WORK INSTRUCTION 1
Reproduce the records word for word, beginning at their first line and stopping after the line that contains "### GetVendorNumberOk".

STUDY TEXT

Ironically, though Thorpe is the most unique, disarming facet of the band's sound, he is also the easiest reference point for other bands. Scottish post-punk duo the Associates, whose wildly theatrical singer Billy Mackenzie was once rumored to have had a gay fling with Morrisey, had a similar air of deranged cabaret and dance-punk gloom. Another key reference point is the glam-damaged histrionics of early Britpop stars Suede. Yet Wild Beasts' austerity, as well as their more abstract musical elements, distances them from these precedents.

Thorpe is also a deft songwriter. He structures his songs around melodies strong enough to withstand his random vocal dalliances, and his lyrics craft rich, playful narratives of debauchery, often with hints of violence. "Any rival who goes for our girls/ will be left thumb sucking in terror/ and bereft of all coffin bearers," he threatens on one song in an absurdly soft swoon.

On album opener "The Fun Powder Plot," warm organ tones and bass plucks give way to a dark dance-punk groove over which Thorpe adds further shades to his portrait of reckless youth: "with courage and conviction/ and donkey-jaw diction/ we cry for the cause/ because the courts have left us lonely." Yet while these darkly poetic turns of phrase and his ravishing vocals lend his stories a hint of grandeur, he is also prone to bursts of hilarious coarseness--such as later in the same song, as he sings, "this is a booty call/ my boot, my boot, my boot, my boot up your asshole." Confrontational yet eloquent, Thorpe's lyrical persona is unique enough to match his vocal one.

Single "Hooting and Howling" is an instant highlight, building from a gentle opening to one of Thorpe's most raucous vocal and lyrical passages. "We're just brutes, looking for shots to loot/ we're just brutes, hoping to have a hoot," he howls, his voice straining grittily in the mid-range rather than erupting in falsetto. Perhaps the band's definitive track to date is the awesomely titled "We Still Got the Taste Dancing on Our Tongues," recently given a hyper-disorienting remix by manic dubstep producer Raffertie. Catchy and driving, the song balances Wild Beasts' rock dynamics with its debt to dance music, yielding a thrilling hedonist anthem.

Yet while "Tongues" perfectly encapsulates the band's many elements, it is just a notch below the album's best track, "This Is Our Lot." A taut, sinister one-bar guitar riff recurs throughout the song, anchored superbly by the rhythm section to create a sense of ever-mounting tension that is blissfully ignored by the dreamy guitar fiddling and and Thorpe's perfectly warped vocals. The lyrics are an encapsulation of the album's scenes of addled, nocturnal socialites. "We find ourselves dancing late/ like young reprobates," runs one line, while the bridge finds Thorpe melting down in the general direction of a lust object--"My darling/ my dumplin'/ My plump heart-a-thumpin'/ begging you/ to come to me/ I couldn't be more ready/ I couldn't be more ready"--before dissolving in a wordless squeal.

At under forty minutes, the album has little time to get samey and boring--especially since bassist Tom Fleming takes lead vocals on a handful of tracks, keeping Thorpe's antics winningly peculiar rather than grating. If any complaint can be leveled against it, it's that Wild Beasts' sound is too often odd and too rarely adventurous, intriguing yet ultimately unexciting. Yet the ferocity they show on their best songs suggests that Wild Beasts are honing their chops and arriving somewhere very exciting indeed.

Dataset items
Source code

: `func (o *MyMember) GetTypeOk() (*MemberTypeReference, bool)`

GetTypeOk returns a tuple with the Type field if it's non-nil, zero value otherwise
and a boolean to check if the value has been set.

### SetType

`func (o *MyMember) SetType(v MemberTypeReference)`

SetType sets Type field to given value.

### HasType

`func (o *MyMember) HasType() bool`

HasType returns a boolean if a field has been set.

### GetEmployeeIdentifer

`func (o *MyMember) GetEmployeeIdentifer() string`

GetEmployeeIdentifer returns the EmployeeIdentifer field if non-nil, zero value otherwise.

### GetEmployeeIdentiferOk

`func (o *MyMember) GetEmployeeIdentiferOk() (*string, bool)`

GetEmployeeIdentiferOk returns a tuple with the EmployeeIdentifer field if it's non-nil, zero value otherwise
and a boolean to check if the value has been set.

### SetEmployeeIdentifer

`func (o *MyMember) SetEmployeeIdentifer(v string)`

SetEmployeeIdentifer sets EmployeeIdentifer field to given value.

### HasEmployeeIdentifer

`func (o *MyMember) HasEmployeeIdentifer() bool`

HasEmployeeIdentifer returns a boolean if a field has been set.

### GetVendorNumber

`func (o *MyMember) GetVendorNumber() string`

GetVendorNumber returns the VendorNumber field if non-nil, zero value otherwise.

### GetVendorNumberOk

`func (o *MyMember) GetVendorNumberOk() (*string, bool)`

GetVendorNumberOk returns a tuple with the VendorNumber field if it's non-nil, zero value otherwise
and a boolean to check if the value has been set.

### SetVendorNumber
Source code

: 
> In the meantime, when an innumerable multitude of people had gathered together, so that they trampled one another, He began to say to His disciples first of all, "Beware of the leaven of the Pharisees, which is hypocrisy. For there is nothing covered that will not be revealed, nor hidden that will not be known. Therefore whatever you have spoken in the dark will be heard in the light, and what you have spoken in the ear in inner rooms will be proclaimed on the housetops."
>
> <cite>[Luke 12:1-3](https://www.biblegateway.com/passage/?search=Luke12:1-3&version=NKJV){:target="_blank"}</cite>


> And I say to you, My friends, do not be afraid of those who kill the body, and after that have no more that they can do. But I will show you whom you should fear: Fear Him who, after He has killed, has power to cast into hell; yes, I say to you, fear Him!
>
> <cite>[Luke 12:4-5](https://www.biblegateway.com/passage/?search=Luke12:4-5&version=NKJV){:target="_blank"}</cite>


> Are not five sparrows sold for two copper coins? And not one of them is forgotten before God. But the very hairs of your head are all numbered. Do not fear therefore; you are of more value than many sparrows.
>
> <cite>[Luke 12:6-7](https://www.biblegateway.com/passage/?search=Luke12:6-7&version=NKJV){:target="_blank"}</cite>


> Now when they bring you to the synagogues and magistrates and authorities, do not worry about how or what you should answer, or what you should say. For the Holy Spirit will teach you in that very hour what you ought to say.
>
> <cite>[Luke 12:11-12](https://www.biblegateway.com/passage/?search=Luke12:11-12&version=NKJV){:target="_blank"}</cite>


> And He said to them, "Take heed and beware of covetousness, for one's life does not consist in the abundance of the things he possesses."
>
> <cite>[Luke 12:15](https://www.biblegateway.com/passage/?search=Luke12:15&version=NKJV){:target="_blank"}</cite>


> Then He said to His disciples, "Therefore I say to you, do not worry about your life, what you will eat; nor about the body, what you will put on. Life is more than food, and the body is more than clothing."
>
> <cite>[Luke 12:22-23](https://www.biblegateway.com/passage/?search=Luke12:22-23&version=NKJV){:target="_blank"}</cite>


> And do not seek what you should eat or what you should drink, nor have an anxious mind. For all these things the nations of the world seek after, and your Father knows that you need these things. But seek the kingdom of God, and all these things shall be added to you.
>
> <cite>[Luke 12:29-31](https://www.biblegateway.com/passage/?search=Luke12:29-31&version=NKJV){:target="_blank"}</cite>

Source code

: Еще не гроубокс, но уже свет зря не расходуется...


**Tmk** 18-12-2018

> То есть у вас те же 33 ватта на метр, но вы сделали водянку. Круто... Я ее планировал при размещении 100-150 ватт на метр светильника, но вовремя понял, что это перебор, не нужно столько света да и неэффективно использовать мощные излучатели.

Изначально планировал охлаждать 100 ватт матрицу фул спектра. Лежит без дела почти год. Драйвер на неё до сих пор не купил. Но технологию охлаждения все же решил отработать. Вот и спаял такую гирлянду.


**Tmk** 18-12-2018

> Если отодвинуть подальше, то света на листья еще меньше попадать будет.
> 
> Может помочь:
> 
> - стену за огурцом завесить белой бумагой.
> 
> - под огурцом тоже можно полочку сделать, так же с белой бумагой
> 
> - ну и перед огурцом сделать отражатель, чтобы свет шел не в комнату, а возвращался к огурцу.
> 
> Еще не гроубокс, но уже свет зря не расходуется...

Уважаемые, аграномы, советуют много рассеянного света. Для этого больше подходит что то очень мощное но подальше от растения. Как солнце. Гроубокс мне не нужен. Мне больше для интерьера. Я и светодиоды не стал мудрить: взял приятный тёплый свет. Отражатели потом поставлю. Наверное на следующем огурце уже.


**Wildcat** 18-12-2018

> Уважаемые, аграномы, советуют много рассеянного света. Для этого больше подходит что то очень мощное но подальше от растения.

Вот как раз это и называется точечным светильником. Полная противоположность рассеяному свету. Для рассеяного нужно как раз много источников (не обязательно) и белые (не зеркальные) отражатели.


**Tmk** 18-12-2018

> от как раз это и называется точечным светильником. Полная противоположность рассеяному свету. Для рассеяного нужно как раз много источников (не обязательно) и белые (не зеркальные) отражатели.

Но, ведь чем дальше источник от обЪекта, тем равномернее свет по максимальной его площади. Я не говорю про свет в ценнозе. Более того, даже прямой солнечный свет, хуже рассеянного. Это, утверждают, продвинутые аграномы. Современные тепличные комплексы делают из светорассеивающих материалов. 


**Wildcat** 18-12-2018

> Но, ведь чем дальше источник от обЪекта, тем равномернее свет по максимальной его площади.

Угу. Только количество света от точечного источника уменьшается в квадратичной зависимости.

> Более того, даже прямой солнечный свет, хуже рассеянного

WORK INSTRUCTION 2
In the album review, condense the paragraph beginning "At under forty minutes" into a shorter version that keeps its main points.

EXERCISE OUTPUT 1
Source code

: `func (o *MyMember) GetTypeOk() (*MemberTypeReference, bool)`

GetTypeOk returns a tuple with the Type field if it's non-nil, zero value otherwise
and a boolean to check if the value has been set.

### SetType

`func (o *MyMember) SetType(v MemberTypeReference)`

SetType sets Type field to given value.

### HasType

`func (o *MyMember) HasType() bool`

HasType returns a boolean if a field has been set.

### GetEmployeeIdentifer

`func (o *MyMember) GetEmployeeIdentifer() string`

GetEmployeeIdentifer returns the EmployeeIdentifer field if non-nil, zero value otherwise.

### GetEmployeeIdentiferOk

`func (o *MyMember) GetEmployeeIdentiferOk() (*string, bool)`

GetEmployeeIdentiferOk returns a tuple with the EmployeeIdentifer field if it's non-nil, zero value otherwise
and a boolean to check if the value has been set.

### SetEmployeeIdentifer

`func (o *MyMember) SetEmployeeIdentifer(v string)`

SetEmployeeIdentifer sets EmployeeIdentifer field to given value.

### HasEmployeeIdentifer

`func (o *MyMember) HasEmployeeIdentifer() bool`

HasEmployeeIdentifer returns a boolean if a field has been set.

### GetVendorNumber

`func (o *MyMember) GetVendorNumber() string`

GetVendorNumber returns the VendorNumber field if non-nil, zero value otherwise.

### GetVendorNumberOk

EXERCISE OUTPUT 2
The album runs under forty minutes, so it has little time to grow samey. Bassist Tom Fleming sings lead on a handful of tracks, which keeps Thorpe's antics peculiar rather than grating. The chief complaint is that the band's sound is too often odd and too rarely adventurous: intriguing but unexciting. Still, the ferocity of their best songs suggests Wild Beasts are honing their chops and arriving somewhere very exciting.